[[ Provided data, beginning ]]

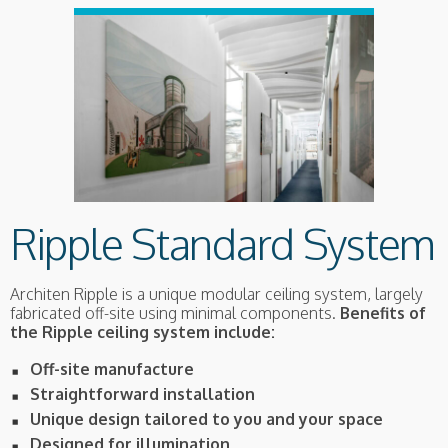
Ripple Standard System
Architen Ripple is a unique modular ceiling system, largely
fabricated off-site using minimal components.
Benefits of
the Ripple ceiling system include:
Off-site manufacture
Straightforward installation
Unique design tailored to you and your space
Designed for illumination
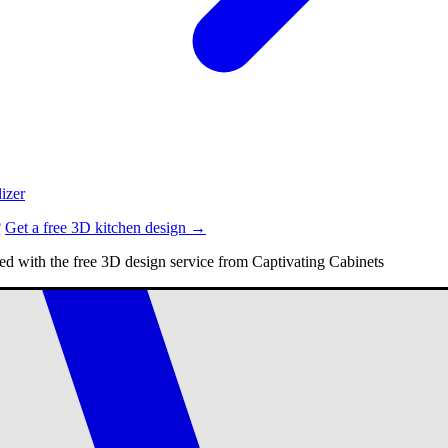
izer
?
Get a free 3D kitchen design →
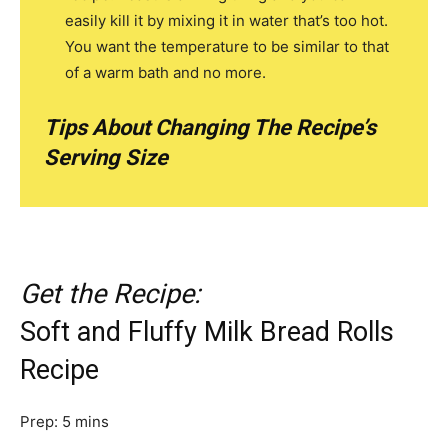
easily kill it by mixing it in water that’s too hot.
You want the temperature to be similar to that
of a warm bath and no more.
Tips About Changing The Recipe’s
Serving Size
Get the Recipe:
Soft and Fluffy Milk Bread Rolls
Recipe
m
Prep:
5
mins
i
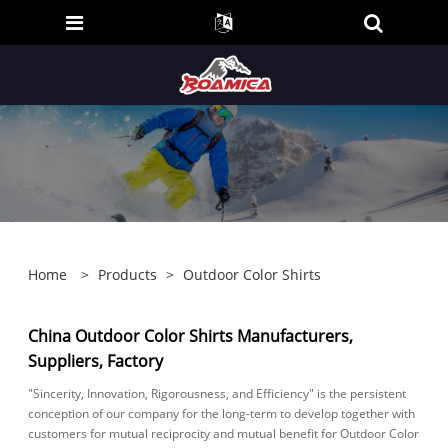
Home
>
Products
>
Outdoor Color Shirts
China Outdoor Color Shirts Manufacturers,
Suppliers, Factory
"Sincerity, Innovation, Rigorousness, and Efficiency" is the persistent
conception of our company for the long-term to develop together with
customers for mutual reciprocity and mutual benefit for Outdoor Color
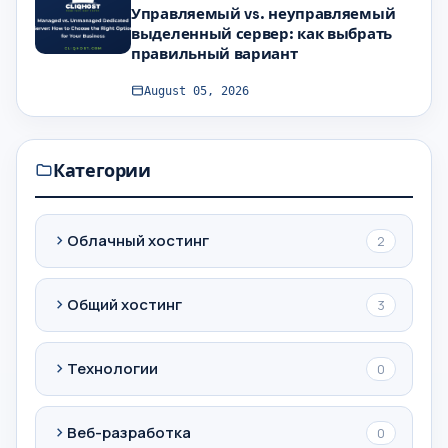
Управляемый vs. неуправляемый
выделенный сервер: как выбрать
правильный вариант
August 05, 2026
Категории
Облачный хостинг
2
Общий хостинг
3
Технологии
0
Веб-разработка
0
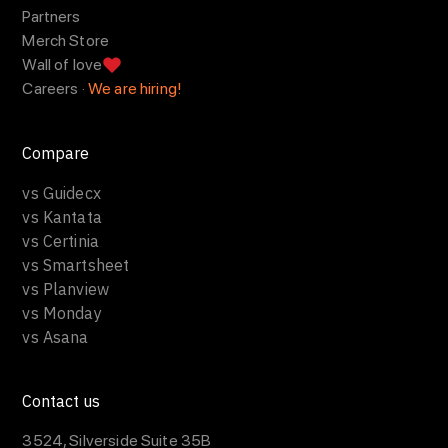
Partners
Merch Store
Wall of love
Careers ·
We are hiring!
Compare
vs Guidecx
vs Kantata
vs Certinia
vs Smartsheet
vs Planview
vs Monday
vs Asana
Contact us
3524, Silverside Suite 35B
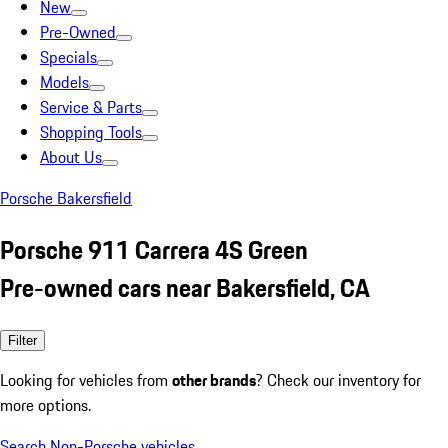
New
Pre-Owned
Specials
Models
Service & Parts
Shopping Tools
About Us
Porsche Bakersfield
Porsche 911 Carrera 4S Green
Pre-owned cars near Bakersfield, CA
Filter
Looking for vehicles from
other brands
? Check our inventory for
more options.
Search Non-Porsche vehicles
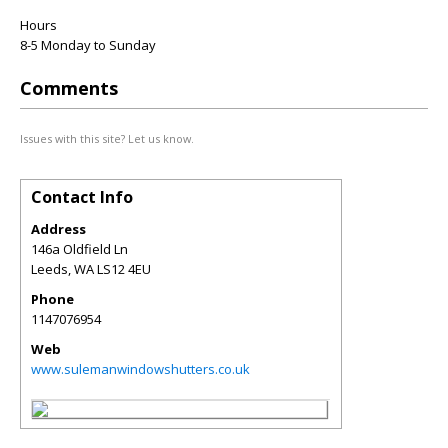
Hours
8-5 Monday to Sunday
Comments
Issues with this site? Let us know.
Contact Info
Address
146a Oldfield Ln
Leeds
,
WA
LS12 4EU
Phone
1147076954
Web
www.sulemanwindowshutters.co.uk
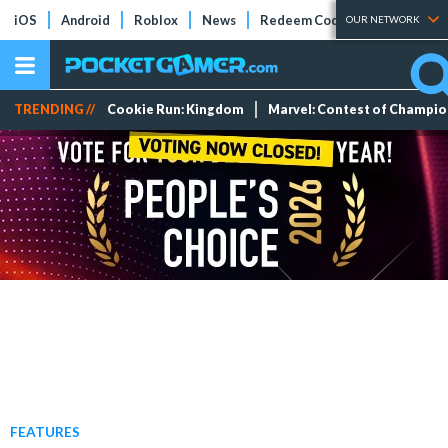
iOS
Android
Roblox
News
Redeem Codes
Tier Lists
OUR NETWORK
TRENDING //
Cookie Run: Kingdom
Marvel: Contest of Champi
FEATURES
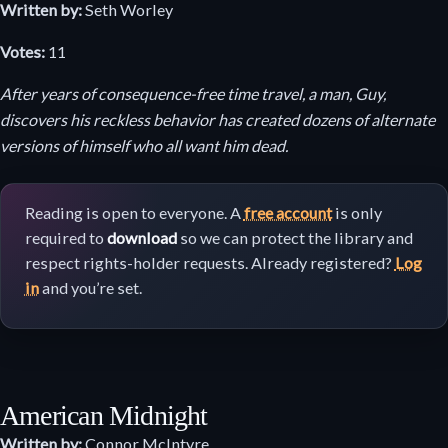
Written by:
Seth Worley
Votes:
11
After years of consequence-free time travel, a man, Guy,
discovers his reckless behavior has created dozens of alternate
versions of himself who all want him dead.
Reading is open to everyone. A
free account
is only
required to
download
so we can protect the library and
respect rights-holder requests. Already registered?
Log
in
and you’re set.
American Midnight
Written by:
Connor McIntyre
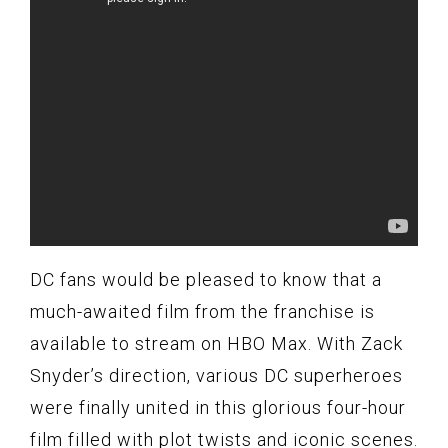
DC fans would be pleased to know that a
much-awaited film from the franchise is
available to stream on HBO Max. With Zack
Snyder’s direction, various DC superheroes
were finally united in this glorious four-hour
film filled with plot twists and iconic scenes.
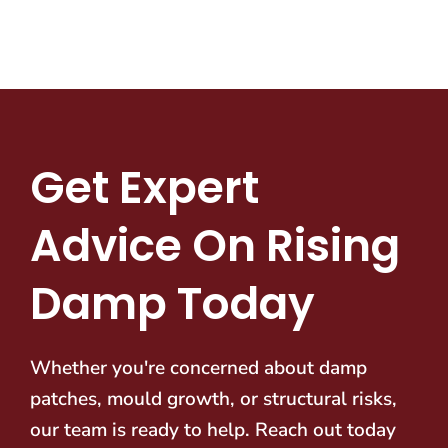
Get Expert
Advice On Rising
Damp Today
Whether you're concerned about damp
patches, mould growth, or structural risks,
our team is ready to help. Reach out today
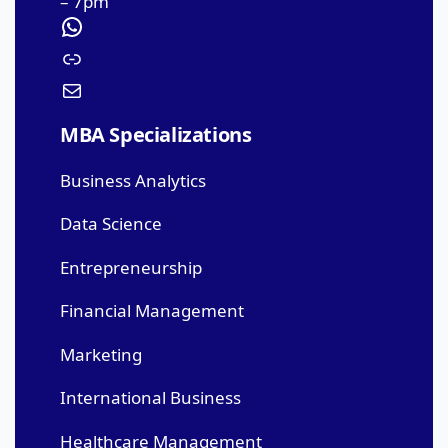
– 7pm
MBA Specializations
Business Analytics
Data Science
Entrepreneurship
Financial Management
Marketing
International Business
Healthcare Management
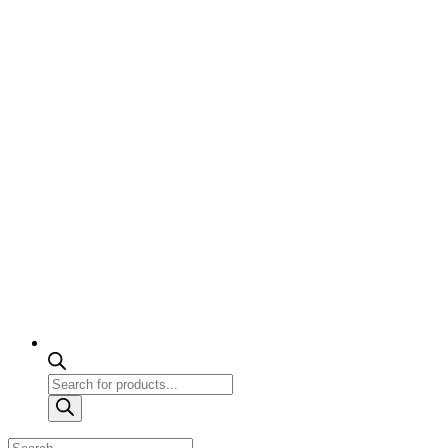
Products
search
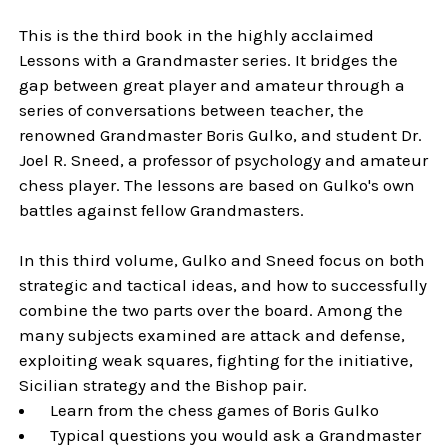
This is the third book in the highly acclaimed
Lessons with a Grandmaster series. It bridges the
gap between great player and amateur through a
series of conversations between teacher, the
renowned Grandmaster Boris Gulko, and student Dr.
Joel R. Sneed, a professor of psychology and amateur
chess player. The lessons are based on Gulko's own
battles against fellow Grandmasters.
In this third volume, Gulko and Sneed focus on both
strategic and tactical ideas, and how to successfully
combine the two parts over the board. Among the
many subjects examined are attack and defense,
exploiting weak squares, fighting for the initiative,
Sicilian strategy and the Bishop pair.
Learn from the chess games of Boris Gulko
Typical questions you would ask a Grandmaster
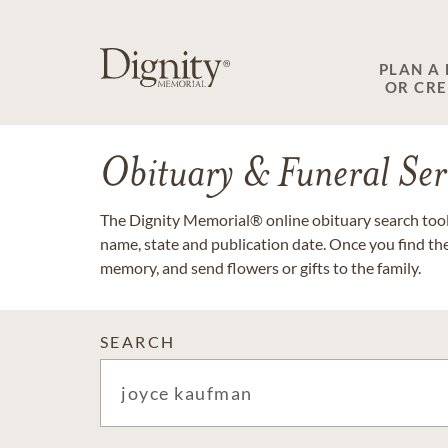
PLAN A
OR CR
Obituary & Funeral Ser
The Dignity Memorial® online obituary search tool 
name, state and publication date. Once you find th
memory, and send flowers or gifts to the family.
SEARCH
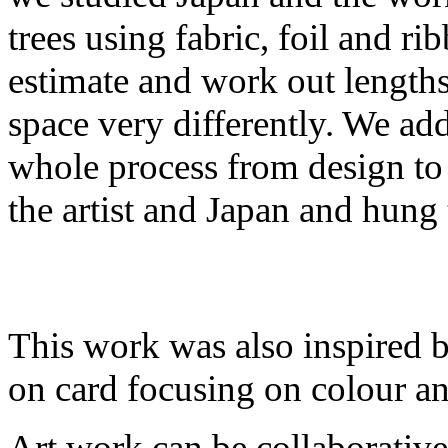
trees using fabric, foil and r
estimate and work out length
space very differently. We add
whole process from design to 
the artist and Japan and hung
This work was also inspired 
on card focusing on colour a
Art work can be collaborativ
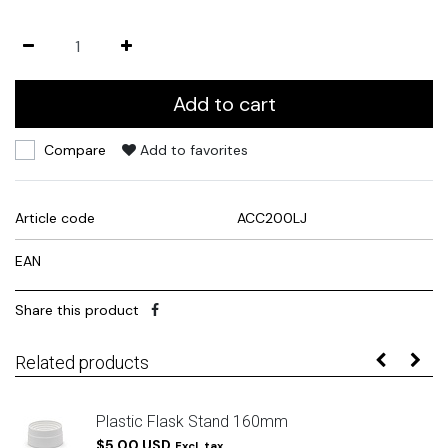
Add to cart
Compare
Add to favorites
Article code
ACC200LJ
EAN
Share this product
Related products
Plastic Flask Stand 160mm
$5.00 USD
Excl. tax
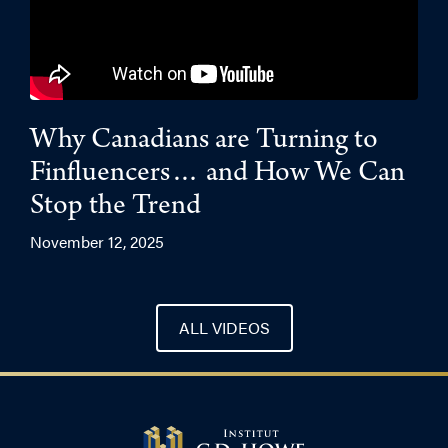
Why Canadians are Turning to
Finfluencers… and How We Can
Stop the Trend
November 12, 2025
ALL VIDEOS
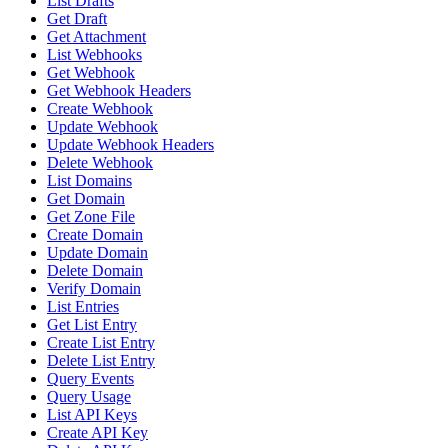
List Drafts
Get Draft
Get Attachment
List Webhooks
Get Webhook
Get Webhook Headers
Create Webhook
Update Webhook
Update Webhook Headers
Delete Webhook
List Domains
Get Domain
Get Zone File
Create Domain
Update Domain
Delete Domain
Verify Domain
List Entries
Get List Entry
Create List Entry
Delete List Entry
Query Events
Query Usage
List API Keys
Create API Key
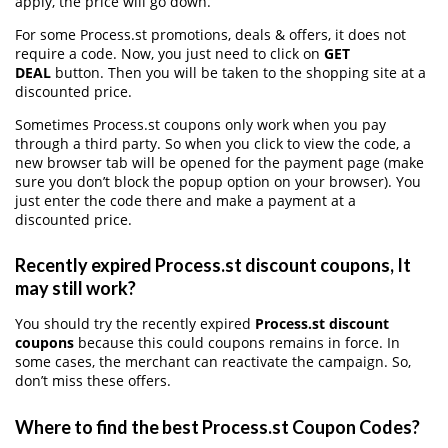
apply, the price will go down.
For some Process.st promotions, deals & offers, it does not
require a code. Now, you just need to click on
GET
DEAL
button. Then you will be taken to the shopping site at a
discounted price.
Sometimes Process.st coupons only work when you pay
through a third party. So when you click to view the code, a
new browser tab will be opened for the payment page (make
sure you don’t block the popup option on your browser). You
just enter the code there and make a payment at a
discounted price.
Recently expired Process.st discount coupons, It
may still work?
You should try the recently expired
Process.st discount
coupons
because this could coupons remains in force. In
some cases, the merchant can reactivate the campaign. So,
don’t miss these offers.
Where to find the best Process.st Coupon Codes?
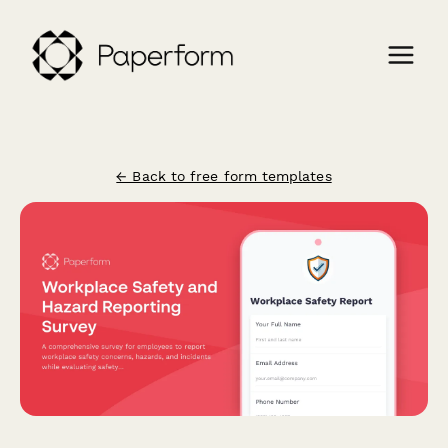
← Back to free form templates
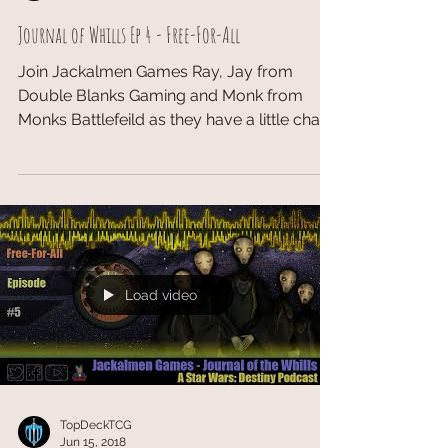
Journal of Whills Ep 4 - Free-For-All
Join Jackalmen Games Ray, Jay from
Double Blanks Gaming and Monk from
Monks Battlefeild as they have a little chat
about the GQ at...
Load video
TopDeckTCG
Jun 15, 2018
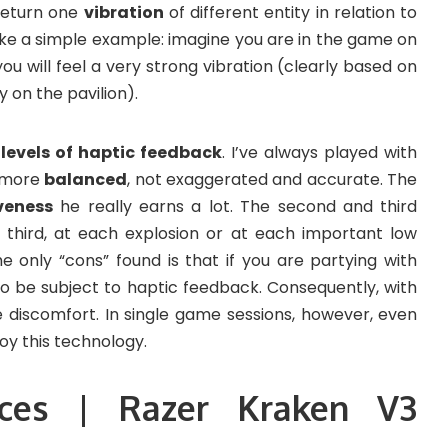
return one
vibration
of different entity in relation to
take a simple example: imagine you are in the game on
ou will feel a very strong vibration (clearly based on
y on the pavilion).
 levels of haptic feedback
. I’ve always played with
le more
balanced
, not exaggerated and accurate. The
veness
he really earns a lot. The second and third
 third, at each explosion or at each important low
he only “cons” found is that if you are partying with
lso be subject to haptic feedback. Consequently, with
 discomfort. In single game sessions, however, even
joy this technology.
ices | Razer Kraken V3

[[ Provided data, end ]]

**What you should do**
Pictures stay out; the entries above are to be output exactly as given.

**Task answer**
Ripple Standard System
Architen Ripple is a unique modular ceiling system, largely
fabricated off-site using minimal components.
Benefits of
the Ripple ceiling system include:
Off-site manufacture
Straightforward installation
Unique design tailored to you and your space
Designed for illumination
izer
?
Get a free 3D kitchen design →
easily kill it by mixing it in water that’s too hot.
You want the temperature to be similar to that
of a warm bath and no more.
Tips About Changing The Recipe’s
Serving Size
Get the Recipe:
Soft and Fluffy Milk Bread Rolls
Recipe
m
Prep:
5
mins
i
Home
>
Products
>
Outdoor Color Shirts
China Outdoor Color Shirts Manufacturers,
Suppliers, Factory
"Sincerity, Innovation, Rigorousness, and Efficiency" is the persistent
conception of our company for the long-term to develop together with
customers for mutual reciprocity and mutual benefit for Outdoor Color
Управляемый vs. неуправляемый
выделенный сервер: как выбрать
правильный вариант
August 05, 2026
Категории
Облачный хостинг
2
Общий хостинг
3
Технологии
0
Веб-разработка
0
Partners
Merch Store
Wall of love
Careers ·
We are hiring!
Compare
vs Guidecx
vs Kantata
vs Certinia
vs Smartsheet
vs Planview
vs Monday
vs Asana
Contact us
3524, Silverside Suite 35B
New
Pre-Owned
Specials
Models
Service & Parts
Shopping Tools
About Us
Porsche Bakersfield
Porsche 911 Carrera 4S Green
Pre-owned cars near Bakersfield, CA
Filter
Looking for vehicles from
other brands
? Check our inventory for
more options.
Search Non-Porsche vehicles
Hours
8-5 Monday to Sunday
Comments
Issues with this site? Let us know.
Contact Info
Address
146a Oldfield Ln
Leeds
,
WA
LS12 4EU
Phone
1147076954
Web
www.sulemanwindowshutters.co.uk
iOS
Android
Roblox
News
Redeem Codes
Tier Lists
OUR NETWORK
TRENDING //
Cookie Run: Kingdom
Marvel: Contest of Champi
FEATURES
Written by:
Seth Worley
Votes:
11
After years of consequence-free time travel, a man, Guy,
discovers his reckless behavior has created dozens of alternate
versions of himself who all want him dead.
Reading is open to everyone. A
free account
is only
required to
download
so we can protect the library and
respect rights-holder requests. Already registered?
Log
in
and you’re set.
American Midnight
Written by:
Connor McIntyre
DC fans would be pleased to know that a
much-awaited film from the franchise is
available to stream on HBO Max. With Zack
Snyder’s direction, various DC superheroes
were finally united in this glorious four-hour
film filled with plot twists and iconic scenes.
Get Expert
Advice On Rising
Damp Today
Whether you're concerned about damp
patches, mould growth, or structural risks,
our team is ready to help. Reach out today
– 7pm
MBA Specializations
Business Analytics
Data Science
Entrepreneurship
Financial Management
Marketing
International Business
Healthcare Management
Products
search
This is the third book in the highly acclaimed
Lessons with a Grandmaster series. It bridges the
gap between great player and amateur through a
series of conversations between teacher, the
renowned Grandmaster Boris Gulko, and student Dr.
Joel R. Sneed, a professor of psychology and amateur
chess player. The lessons are based on Gulko's own
battles against fellow Grandmasters.
In this third volume, Gulko and Sneed focus on both
strategic and tactical ideas, and how to successfully
combine the two parts over the board. Among the
many subjects examined are attack and defense,
exploiting weak squares, fighting for the initiative,
Sicilian strategy and the Bishop pair.
Learn from the chess games of Boris Gulko
Typical questions you would ask a Grandmaster
PLAN A
OR CR
Obituary & Funeral Ser
The Dignity Memorial® online obituary search tool 
name, state and publication date. Once you find th
memory, and send flowers or gifts to the family.
SEARCH
trees using fabric, foil and r
estimate and work out length
space very differently. We add
whole process from design to 
the artist and Japan and hung
This work was also inspired 
on card focusing on colour a
Art work can be collaborativ
Add to cart
Compare
Add to favorites
Article code
ACC200LJ
EAN
Share this product
Related products
Plastic Flask Stand 160mm
$5.00 USD
Excl. tax
Why Canadians are Turning to
Finfluencers… and How We Can
Stop the Trend
November 12, 2025
ALL VIDEOS
List Drafts
Get Draft
Get Attachment
List Webhooks
Get Webhook
Get Webhook Headers
Create Webhook
Update Webhook
Update Webhook Headers
Delete Webhook
List Domains
Get Domain
Get Zone File
Create Domain
Update Domain
Delete Domain
Verify Domain
List Entries
Get List Entry
Create List Entry
Delete List Entry
Query Events
Query Usage
List API Keys
Create API Key
apply, the price will go down.
For some Process.st promotions, deals & offers, it does not
require a code. Now, you just need to click on
GET
DEAL
button. Then you will be taken to the shopping site at a
discounted price.
Sometimes Process.st coupons only work when you pay
through a third party. So when you click to view the code, a
new browser tab will be opened for the payment page (make
sure you don’t block the popup option on your browser). You
just enter the code there and make a payment at a
discounted price.
Recently expired Process.st discount coupons, It
may still work?
You should try the recently expired
Process.st discount
coupons
because this could coupons remains in force. In
some cases, the merchant can reactivate the campaign. So,
don’t miss these offers.
Where to find the best Process.st Coupon Codes?
← Back to free form templates
Journal of Whills Ep 4 - Free-For-All
Join Jackalmen Games Ray, Jay from
Double Blanks Gaming and Monk from
Monks Battlefeild as they have a little chat
about the GQ at...
Load video
TopDeckTCG
Jun 15, 2018
return one
vibration
of different entity in relation to
take a simple example: imagine you are in the game on
ou will feel a very strong vibration (clearly based on
y on the pavilion).
 levels of haptic feedback
. I’ve always played with
le more
balanced
, not exaggerated and accurate. The
veness
he really earns a lot. The second and third
 third, at each explosion or at each important low
he only “cons” found is that if you are partying with
lso be subject to haptic feedback. Consequently, with
 discomfort. In single game sessions, however, even
joy this technology.
ices | Razer Kraken V3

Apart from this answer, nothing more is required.